Summer Necessities: Sunscreen, Fireworks…and the right ICD-10 Codes
As summer hits its stride, barbecues, pool parties and fireworks displays are in full swing. Unfortunately, with all the fun comes an increased risk for injury, especially around the 4th of July. As the nation prepares to celebrate Independence Day, specialty practices may want to keep these somewhat unusual ICD-10 codes within easy reach to make sure practitioners correctly and completely document the conditions they see.
- G2- Activities, grilling and smoking food. Nothing says summer like a freshly grilled hot dog or hamburger. And yet, creating these culinary masterpieces can be risky. Burns on the skin, eye irritation due to smoke, and other injuries can result when cooking food, and providers may need this code to fully describe the problem.
- W39.XXXA- Discharge of fireworks.

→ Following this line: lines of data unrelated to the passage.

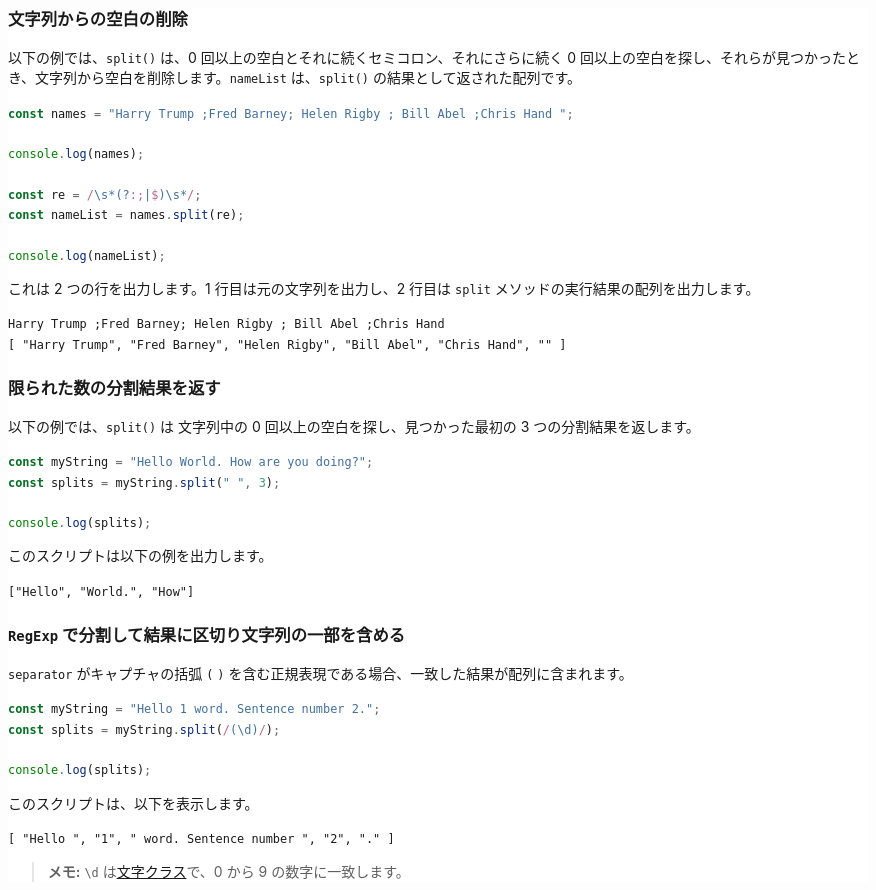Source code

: ### 文字列からの空白の削除

以下の例では、`split()` は、0 回以上の空白とそれに続くセミコロン、それにさらに続く 0 回以上の空白を探し、それらが見つかったとき、文字列から空白を削除します。`nameList` は、`split()` の結果として返された配列です。

```js
const names = "Harry Trump ;Fred Barney; Helen Rigby ; Bill Abel ;Chris Hand ";

console.log(names);

const re = /\s*(?:;|$)\s*/;
const nameList = names.split(re);

console.log(nameList);
```

これは 2 つの行を出力します。1 行目は元の文字列を出力し、2 行目は `split` メソッドの実行結果の配列を出力します。

```
Harry Trump ;Fred Barney; Helen Rigby ; Bill Abel ;Chris Hand
[ "Harry Trump", "Fred Barney", "Helen Rigby", "Bill Abel", "Chris Hand", "" ]
```

### 限られた数の分割結果を返す

以下の例では、`split()` は 文字列中の 0 回以上の空白を探し、見つかった最初の 3 つの分割結果を返します。

```js
const myString = "Hello World. How are you doing?";
const splits = myString.split(" ", 3);

console.log(splits);
```

このスクリプトは以下の例を出力します。

```
["Hello", "World.", "How"]
```

### `RegExp` で分割して結果に区切り文字列の一部を含める

`separator` がキャプチャの括弧 `(` `)` を含む正規表現である場合、一致した結果が配列に含まれます。

```js
const myString = "Hello 1 word. Sentence number 2.";
const splits = myString.split(/(\d)/);

console.log(splits);
```

このスクリプトは、以下を表示します。

```
[ "Hello ", "1", " word. Sentence number ", "2", "." ]
```

> **メモ:** `\d` は[文字クラス](/ja/docs/Web/JavaScript/Guide/Regular_Expressions/Character_Classes)で、0 から 9 の数字に一致します。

Fireworks are another must-have for summer fun, but without the proper safety, this activity could bring a celebratory night to an early close. While it’s helpful to have this code ready for any patient, men and young adults are much more likely to need it.
- L55.0- Sunburn. Although a lovely tan is enviable, without a good sunscreen, people run the risk for sunburn—and all-day gatherings and beach visits present prime opportunities for overexposure. Note that this code, along with L55.1 and L55.2, should be used in serious cases as they are associated with first, second and third degree burns due to the sun.
- L23.7- Contact with poison ivy. Family picnics and nature hikes can be enjoyable, but sometimes people bring home more than they bargained for. As dermatologists see cases of poison ivy, they should keep this code in mind.
- S05.11XA- Contusion of eyeball and orbital tissues, right eye, initial encounter. It’s all fun and games until someone gets hit in the eye. There are several codes that cover this kind of event, including ones that describe left eye injuries and subsequent harm.
- V91.07XA- Burn due to water skis on fire. And don’t forget this gem. As mentioned in our Top 10 most hilarious ICD-10 codes blog, we’re not sure how it’s even possible to set water skis on fire, but we imagine it would take quite the party.
For many people, summer activities are entertaining and relaxing. However, for providers who work on and around the holidays, it’s important to be prepared for when fun takes a turn for the worse. A well-designed electronic medical record (EMR) can help make code selection a snap. Whether it’s unusual codes that are used once or twice a year, or ones that are inherently part of your day-to-day practice, a comprehensive EMR can enable top coding performance—whatever the situation.